So can’t we find materials that operate within the voltage window?


We can. For example, if one were to take a lithium titanate anode and a lithium iron phosphate cathode, then you’d have a cell that could, for the most part, stay within the voltage window of the electrolyte. This system should (at least on paper) give you good cycle/calendar life.


But the voltage of this system is around 1.9 V. Compare that to a typical Li-ion cell that has a voltage of 3.7 V, and you begin to see that this system, while being within the voltage window, will have less energy: almost half the energy of a typical Li-ion cell.


And in batteries, energy is king.


Hence, the second law is essentially a commentary on our expectations from our energy-storage devices. If we’re satisfied with a laptop with two hours of run time, then we can stay within the voltage window. But, we overwhelmingly prefer one that operates for four hours, so we operate outside the voltage window.


Even in applications where space isn’t a constraint (e.g., a stationary battery), we prefer a higher voltage. Without getting into details, this is because it’s hard to get high energy efficiency from a low voltage system.


You can obviously try to make a commercial success out of a system that doesn’t follow this law, but history suggests this may not be a good idea. Hence, the caveat that this law applies to widely commercialized batteries.


This law, while not being a fundamental law, is so true that it may as well be one.


The Third Law


The third law is, in some sense, also a commentary on our expectations from our batteries and it states: Of the four metrics batteries are graded on for a given application (i.e., performance, cost, life, and safety), typically, only two can be simultaneously achieved. If the battery is designed to also perform satisfactorily on a third metric, it will fail spectacularly on the fourth.


This law can be summarized in a single sentence: Batteries are all about compromise.


If you decide to start a battery company, you go to the various VC firms and tell them you have a system that has the highest power, highest energy, longest life, best safety, and lowest cost of all systems out there.


Once you get money and start doing development work, you’ll find out very soon that you’re doing well in a couple of metrics (say energy and safety), but your other metrics aren’t looking so good, like your cycle life is really bad and your costs are through the roof.


You then hit upon an amazing idea. Why not decrease the voltage to which you cycle the batteries to increase the life? This decreases the energy, but by this time, reality has set in and you (and your VCs) are willing to compromise on energy. So you lose some energy, but you gain a lot in life.

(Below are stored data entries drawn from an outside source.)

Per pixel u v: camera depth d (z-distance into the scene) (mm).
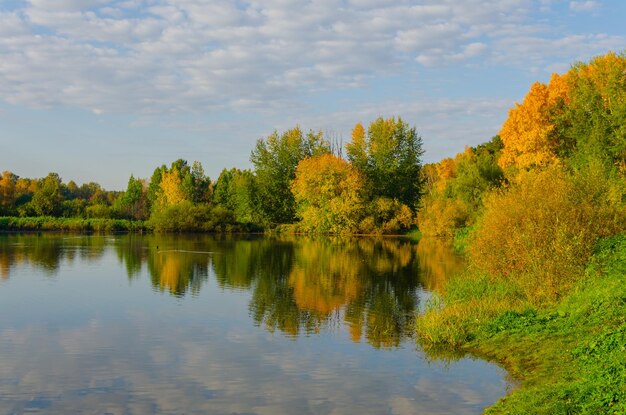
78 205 112562
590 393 11453
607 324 16188
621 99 34688
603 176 28312
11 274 37625
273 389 15266
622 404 10367
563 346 15859
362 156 91000
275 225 94312
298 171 90062
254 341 20266
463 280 26297
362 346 19406
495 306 20828
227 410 13844
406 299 28359
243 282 34281
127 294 30016
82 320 23781
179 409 13875
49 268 41031
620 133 34125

But in doing so, your cost ($/kWh) just went up from astronomical to even more astronomical. But infinity+ anything is infinity, so I guess it’s all fine.


This compromise scenario is the reason why there’s no one battery chemistry that has dominated the market for all applications. No system has yet replaced the lead-acid battery for starting your car. It’s not that the lead acid is an amazing system (try leaving your car parked with the lights on and you’ll know how flawed this chemistry is), but it’s the best system for that application, despite its shortcomings.


It’s the same law that describes our lack of clarity about which Li-ion battery chemistry will dominate the electric vehicle and plug-in hybrid vehicle market .


And it’s the same law that prevents Moore’s law-like improvements in the battery space. Try to increase the energy density too much, and your cycle life will fail spectacularly.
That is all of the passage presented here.